**What the exercise asks**
Go through the entries below and count the lines where the word "FULLY" appears; give only the count.

++++ Raw data ++++

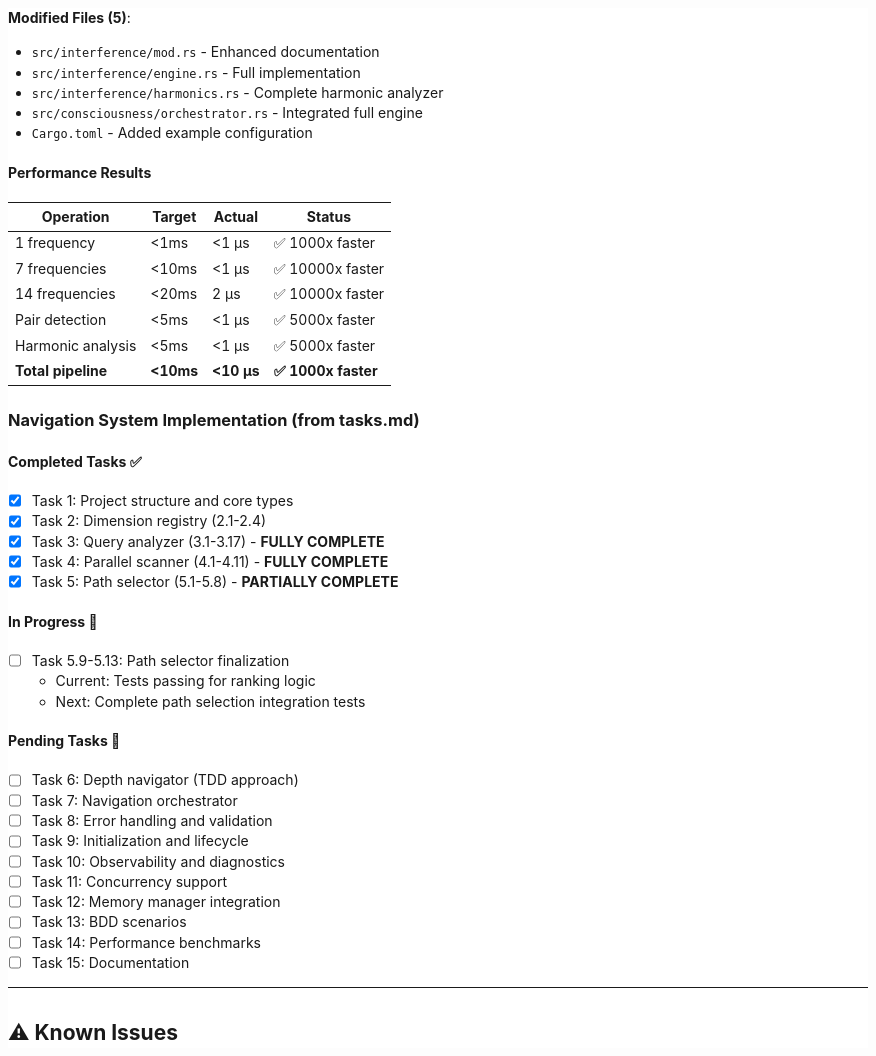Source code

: **Modified Files (5)**:
- `src/interference/mod.rs` - Enhanced documentation
- `src/interference/engine.rs` - Full implementation
- `src/interference/harmonics.rs` - Complete harmonic analyzer
- `src/consciousness/orchestrator.rs` - Integrated full engine
- `Cargo.toml` - Added example configuration

#### Performance Results
| Operation | Target | Actual | Status |
|-----------|--------|--------|--------|
| 1 frequency | <1ms | <1 μs | ✅ 1000x faster |
| 7 frequencies | <10ms | <1 μs | ✅ 10000x faster |
| 14 frequencies | <20ms | 2 μs | ✅ 10000x faster |
| Pair detection | <5ms | <1 μs | ✅ 5000x faster |
| Harmonic analysis | <5ms | <1 μs | ✅ 5000x faster |
| **Total pipeline** | **<10ms** | **<10 μs** | **✅ 1000x faster** |

### Navigation System Implementation (from tasks.md)

#### Completed Tasks ✅
- [x] Task 1: Project structure and core types
- [x] Task 2: Dimension registry (2.1-2.4)
- [x] Task 3: Query analyzer (3.1-3.17) - **FULLY COMPLETE**
- [x] Task 4: Parallel scanner (4.1-4.11) - **FULLY COMPLETE**
- [x] Task 5: Path selector (5.1-5.8) - **PARTIALLY COMPLETE**

#### In Progress 🔄
- [ ] Task 5.9-5.13: Path selector finalization
  - Current: Tests passing for ranking logic
  - Next: Complete path selection integration tests

#### Pending Tasks 📝
- [ ] Task 6: Depth navigator (TDD approach)
- [ ] Task 7: Navigation orchestrator
- [ ] Task 8: Error handling and validation
- [ ] Task 9: Initialization and lifecycle
- [ ] Task 10: Observability and diagnostics
- [ ] Task 11: Concurrency support
- [ ] Task 12: Memory manager integration
- [ ] Task 13: BDD scenarios
- [ ] Task 14: Performance benchmarks
- [ ] Task 15: Documentation

---

## ⚠️ Known Issues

++++

**Task result**
2